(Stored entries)
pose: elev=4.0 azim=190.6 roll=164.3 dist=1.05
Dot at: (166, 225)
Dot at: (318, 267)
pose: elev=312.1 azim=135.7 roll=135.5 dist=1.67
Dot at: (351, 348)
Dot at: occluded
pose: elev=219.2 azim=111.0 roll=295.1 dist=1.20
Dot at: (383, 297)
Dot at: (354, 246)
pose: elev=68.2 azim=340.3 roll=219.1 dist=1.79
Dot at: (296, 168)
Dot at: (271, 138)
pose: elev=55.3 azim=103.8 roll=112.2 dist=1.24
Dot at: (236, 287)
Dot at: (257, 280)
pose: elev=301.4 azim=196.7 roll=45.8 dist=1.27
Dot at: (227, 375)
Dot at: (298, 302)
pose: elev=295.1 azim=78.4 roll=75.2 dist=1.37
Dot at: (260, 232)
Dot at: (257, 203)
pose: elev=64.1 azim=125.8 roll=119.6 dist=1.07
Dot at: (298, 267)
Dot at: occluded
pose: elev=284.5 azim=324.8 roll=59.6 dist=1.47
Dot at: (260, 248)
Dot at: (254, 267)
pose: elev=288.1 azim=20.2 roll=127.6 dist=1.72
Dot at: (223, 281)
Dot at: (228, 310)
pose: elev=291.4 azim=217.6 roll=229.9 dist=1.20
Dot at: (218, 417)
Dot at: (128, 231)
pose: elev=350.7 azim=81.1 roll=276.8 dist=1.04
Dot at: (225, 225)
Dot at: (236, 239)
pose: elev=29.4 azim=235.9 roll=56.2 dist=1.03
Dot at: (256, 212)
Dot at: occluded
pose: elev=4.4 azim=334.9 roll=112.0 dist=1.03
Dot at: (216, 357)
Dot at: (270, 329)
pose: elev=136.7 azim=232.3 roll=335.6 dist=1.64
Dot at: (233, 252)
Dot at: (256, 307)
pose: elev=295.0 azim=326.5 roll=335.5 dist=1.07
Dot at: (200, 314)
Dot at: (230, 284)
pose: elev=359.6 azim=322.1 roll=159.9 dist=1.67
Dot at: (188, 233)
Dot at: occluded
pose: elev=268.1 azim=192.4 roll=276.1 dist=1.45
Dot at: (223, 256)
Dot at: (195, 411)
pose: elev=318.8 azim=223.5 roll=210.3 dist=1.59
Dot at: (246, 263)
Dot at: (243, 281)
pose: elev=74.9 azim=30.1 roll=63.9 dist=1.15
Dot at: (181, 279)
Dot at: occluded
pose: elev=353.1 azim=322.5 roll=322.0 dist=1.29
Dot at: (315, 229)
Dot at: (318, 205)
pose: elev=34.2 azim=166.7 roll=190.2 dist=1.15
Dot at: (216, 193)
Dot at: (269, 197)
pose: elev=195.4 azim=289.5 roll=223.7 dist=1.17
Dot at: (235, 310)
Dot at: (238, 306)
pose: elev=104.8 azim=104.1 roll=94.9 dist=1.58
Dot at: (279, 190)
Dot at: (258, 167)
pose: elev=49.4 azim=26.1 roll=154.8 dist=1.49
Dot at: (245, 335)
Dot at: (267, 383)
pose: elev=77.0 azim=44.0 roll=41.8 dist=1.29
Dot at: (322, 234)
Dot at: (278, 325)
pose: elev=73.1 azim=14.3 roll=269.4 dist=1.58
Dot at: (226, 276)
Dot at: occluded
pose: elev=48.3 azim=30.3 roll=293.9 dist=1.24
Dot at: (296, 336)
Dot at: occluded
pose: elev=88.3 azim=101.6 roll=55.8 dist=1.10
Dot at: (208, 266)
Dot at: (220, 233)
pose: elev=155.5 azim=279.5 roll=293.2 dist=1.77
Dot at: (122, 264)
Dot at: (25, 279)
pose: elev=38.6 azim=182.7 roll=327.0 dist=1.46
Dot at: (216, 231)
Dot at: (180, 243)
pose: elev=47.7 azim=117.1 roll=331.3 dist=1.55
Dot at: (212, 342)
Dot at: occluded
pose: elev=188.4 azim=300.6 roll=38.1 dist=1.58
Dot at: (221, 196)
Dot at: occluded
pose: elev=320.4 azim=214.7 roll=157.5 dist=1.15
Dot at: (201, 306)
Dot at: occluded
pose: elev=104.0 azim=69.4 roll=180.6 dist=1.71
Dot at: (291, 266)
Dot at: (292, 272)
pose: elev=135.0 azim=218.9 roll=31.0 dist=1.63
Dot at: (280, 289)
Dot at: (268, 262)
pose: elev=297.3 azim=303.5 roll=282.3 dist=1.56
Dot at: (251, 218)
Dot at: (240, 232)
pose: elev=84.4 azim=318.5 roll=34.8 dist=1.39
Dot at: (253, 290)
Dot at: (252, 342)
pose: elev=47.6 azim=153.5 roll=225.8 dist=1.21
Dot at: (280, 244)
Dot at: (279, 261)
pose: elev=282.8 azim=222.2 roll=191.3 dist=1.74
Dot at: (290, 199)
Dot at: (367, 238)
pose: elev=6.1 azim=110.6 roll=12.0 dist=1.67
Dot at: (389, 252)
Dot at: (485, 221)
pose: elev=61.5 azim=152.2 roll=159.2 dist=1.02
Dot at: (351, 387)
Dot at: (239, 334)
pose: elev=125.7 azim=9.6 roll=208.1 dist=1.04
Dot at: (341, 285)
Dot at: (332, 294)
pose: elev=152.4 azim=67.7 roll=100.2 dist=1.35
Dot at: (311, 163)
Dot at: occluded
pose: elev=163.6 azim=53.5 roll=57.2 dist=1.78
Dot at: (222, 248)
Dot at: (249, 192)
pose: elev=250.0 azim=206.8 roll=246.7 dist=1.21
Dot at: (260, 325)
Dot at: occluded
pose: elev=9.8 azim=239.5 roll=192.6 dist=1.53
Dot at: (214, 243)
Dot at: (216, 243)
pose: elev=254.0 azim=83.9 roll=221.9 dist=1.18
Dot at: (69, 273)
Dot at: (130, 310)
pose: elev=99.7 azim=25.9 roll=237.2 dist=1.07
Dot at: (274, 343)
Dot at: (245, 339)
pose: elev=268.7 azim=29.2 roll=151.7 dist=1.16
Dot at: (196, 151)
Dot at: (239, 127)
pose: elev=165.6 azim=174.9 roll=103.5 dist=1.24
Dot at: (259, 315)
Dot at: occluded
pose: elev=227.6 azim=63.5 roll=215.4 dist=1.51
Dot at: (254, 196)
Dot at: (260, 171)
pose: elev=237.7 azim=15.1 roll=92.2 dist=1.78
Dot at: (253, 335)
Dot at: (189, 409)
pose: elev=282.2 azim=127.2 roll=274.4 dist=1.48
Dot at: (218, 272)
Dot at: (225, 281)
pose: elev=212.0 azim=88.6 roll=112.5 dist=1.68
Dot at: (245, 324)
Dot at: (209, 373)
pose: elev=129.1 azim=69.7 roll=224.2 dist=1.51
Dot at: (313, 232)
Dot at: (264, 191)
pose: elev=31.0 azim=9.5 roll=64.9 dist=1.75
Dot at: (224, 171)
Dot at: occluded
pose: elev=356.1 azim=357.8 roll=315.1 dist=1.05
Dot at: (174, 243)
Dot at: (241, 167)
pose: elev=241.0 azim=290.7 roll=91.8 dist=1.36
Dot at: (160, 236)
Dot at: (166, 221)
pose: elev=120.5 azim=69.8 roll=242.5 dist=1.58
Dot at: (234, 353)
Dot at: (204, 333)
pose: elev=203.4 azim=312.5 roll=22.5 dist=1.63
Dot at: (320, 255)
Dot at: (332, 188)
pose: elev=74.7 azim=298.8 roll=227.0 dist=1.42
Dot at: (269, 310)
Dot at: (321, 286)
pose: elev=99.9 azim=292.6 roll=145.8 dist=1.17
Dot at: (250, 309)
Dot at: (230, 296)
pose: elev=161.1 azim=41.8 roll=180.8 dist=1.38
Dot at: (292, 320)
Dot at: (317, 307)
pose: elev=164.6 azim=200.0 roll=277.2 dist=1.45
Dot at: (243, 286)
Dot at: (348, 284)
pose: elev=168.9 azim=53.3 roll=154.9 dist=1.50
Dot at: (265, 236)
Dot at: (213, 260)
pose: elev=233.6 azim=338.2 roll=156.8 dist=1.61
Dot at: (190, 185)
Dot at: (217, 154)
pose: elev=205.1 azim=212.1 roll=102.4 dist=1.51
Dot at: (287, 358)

Exercise task =
Lay out the rows above as a JSON list of strings, one string per line, covering the stretch from the line containing "pose: elev=135.0 azim=218.9" through the line containing "Dot at: (216, 243)". Leave out any blank lines.

Result =
[
  "pose: elev=135.0 azim=218.9 roll=31.0 dist=1.63",
  "Dot at: (280, 289)",
  "Dot at: (268, 262)",
  "pose: elev=297.3 azim=303.5 roll=282.3 dist=1.56",
  "Dot at: (251, 218)",
  "Dot at: (240, 232)",
  "pose: elev=84.4 azim=318.5 roll=34.8 dist=1.39",
  "Dot at: (253, 290)",
  "Dot at: (252, 342)",
  "pose: elev=47.6 azim=153.5 roll=225.8 dist=1.21",
  "Dot at: (280, 244)",
  "Dot at: (279, 261)",
  "pose: elev=282.8 azim=222.2 roll=191.3 dist=1.74",
  "Dot at: (290, 199)",
  "Dot at: (367, 238)",
  "pose: elev=6.1 azim=110.6 roll=12.0 dist=1.67",
  "Dot at: (389, 252)",
  "Dot at: (485, 221)",
  "pose: elev=61.5 azim=152.2 roll=159.2 dist=1.02",
  "Dot at: (351, 387)",
  "Dot at: (239, 334)",
  "pose: elev=125.7 azim=9.6 roll=208.1 dist=1.04",
  "Dot at: (341, 285)",
  "Dot at: (332, 294)",
  "pose: elev=152.4 azim=67.7 roll=100.2 dist=1.35",
  "Dot at: (311, 163)",
  "Dot at: occluded",
  "pose: elev=163.6 azim=53.5 roll=57.2 dist=1.78",
  "Dot at: (222, 248)",
  "Dot at: (249, 192)",
  "pose: elev=250.0 azim=206.8 roll=246.7 dist=1.21",
  "Dot at: (260, 325)",
  "Dot at: occluded",
  "pose: elev=9.8 azim=239.5 roll=192.6 dist=1.53",
  "Dot at: (214, 243)",
  "Dot at: (216, 243)"
]